The Knowledge module enhances the agent’s reasoning ability by providing factual or contextual data retrieved from external sources such as vector stores, databases, or document collections.

When a query is made, the Knowledge module performs retrieval and returns an array of documents relevant to the user’s input. These documents are then integrated into the reasoning flow, allowing the model to produce more grounded and accurate responses. This process is known as Retrieval-Augmented Generation (RAG).

Knowledge combines two core components:

  • EmbeddingModel: Converts texts into numerical embeddings that represent semantic meaning.
  • VectorStore: Stores, searches, and manages embeddings for efficient similarity retrieval.
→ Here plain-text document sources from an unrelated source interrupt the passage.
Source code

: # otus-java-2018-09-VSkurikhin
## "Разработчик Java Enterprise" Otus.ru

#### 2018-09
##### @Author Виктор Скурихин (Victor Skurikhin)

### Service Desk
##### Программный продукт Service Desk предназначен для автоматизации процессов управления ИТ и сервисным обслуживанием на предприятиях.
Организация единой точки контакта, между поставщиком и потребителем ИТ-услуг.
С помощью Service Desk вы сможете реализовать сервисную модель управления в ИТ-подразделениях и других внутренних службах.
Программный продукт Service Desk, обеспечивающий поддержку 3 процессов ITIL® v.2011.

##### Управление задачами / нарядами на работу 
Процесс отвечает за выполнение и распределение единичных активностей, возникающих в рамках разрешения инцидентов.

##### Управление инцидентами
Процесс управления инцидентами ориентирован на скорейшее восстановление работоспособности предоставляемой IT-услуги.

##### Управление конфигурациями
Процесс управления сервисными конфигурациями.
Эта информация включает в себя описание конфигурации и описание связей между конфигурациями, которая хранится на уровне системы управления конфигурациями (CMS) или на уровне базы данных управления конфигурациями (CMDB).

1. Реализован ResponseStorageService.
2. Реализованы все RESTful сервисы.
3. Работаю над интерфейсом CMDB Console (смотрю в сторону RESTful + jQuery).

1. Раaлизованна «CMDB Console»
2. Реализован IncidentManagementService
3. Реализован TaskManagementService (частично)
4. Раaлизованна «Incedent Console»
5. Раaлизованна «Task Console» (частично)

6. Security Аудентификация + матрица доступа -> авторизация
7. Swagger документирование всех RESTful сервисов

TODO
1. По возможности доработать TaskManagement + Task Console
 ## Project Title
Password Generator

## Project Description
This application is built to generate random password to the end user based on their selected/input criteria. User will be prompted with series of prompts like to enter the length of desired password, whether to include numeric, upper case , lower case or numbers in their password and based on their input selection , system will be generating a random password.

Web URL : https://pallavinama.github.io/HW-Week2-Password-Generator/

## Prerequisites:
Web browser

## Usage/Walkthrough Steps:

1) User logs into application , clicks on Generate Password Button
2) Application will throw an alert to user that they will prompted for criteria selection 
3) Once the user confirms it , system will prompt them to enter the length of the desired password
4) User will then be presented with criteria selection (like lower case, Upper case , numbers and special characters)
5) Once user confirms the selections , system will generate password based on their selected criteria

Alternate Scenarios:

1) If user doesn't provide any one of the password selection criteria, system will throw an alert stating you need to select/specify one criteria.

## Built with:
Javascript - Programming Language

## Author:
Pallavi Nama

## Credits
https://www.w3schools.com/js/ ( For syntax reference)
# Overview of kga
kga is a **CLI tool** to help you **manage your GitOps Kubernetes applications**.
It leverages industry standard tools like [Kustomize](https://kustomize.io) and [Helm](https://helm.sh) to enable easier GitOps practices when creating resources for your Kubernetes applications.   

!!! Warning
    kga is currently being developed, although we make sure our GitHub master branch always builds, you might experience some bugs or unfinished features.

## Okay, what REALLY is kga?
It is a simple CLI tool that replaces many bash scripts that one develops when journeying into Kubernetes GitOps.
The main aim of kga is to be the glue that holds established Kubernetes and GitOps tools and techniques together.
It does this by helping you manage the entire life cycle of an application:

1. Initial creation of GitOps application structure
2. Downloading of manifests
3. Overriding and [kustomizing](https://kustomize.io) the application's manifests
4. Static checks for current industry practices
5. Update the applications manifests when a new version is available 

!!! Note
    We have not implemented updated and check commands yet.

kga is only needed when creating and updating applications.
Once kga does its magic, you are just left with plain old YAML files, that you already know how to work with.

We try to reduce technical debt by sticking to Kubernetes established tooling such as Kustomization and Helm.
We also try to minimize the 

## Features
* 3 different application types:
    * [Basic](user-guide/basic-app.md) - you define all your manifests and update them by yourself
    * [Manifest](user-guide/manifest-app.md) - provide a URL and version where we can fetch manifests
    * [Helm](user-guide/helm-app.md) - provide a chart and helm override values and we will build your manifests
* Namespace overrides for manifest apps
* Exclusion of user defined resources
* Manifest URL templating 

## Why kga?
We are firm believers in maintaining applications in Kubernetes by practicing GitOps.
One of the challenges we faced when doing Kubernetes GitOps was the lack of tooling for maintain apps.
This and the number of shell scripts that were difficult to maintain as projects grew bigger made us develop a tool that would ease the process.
Together, these components allow the agent to search semantically similar documents rather than relying on keyword matches, enabling more intelligent context enrichment.

Integration with LangModel

Ailoy allows the Knowledge module to be attached to a LangModel in two integration modes:

1. Native

In native mode, the LangModel itself is expected to support external document input. The retrieved documents are directly attached to the model’s input, allowing the model to internally process them as part of its reasoning.

However, many models currently do not support native document input formats. To address this, Ailoy provides a polyfill mechanism. It is an internal augmentation layer that modifies the model’s chat template so it can recognize and interpret documents correctly. This polyfill enables RAG behavior even on models lacking explicit document-handling capabilities.

2. Tool

In tool mode, the Knowledge module is registered as a callable tool (knowledge tool). When the LangModel determines that external context is needed, it issues a function call to the knowledge tool. The tool executes the retrieval process and returns relevant documents, which the agent then feeds back into the reasoning flow.

This design allows the same retrieval process to be invoked dynamically through the model’s reasoning, even for models that cannot handle direct document input.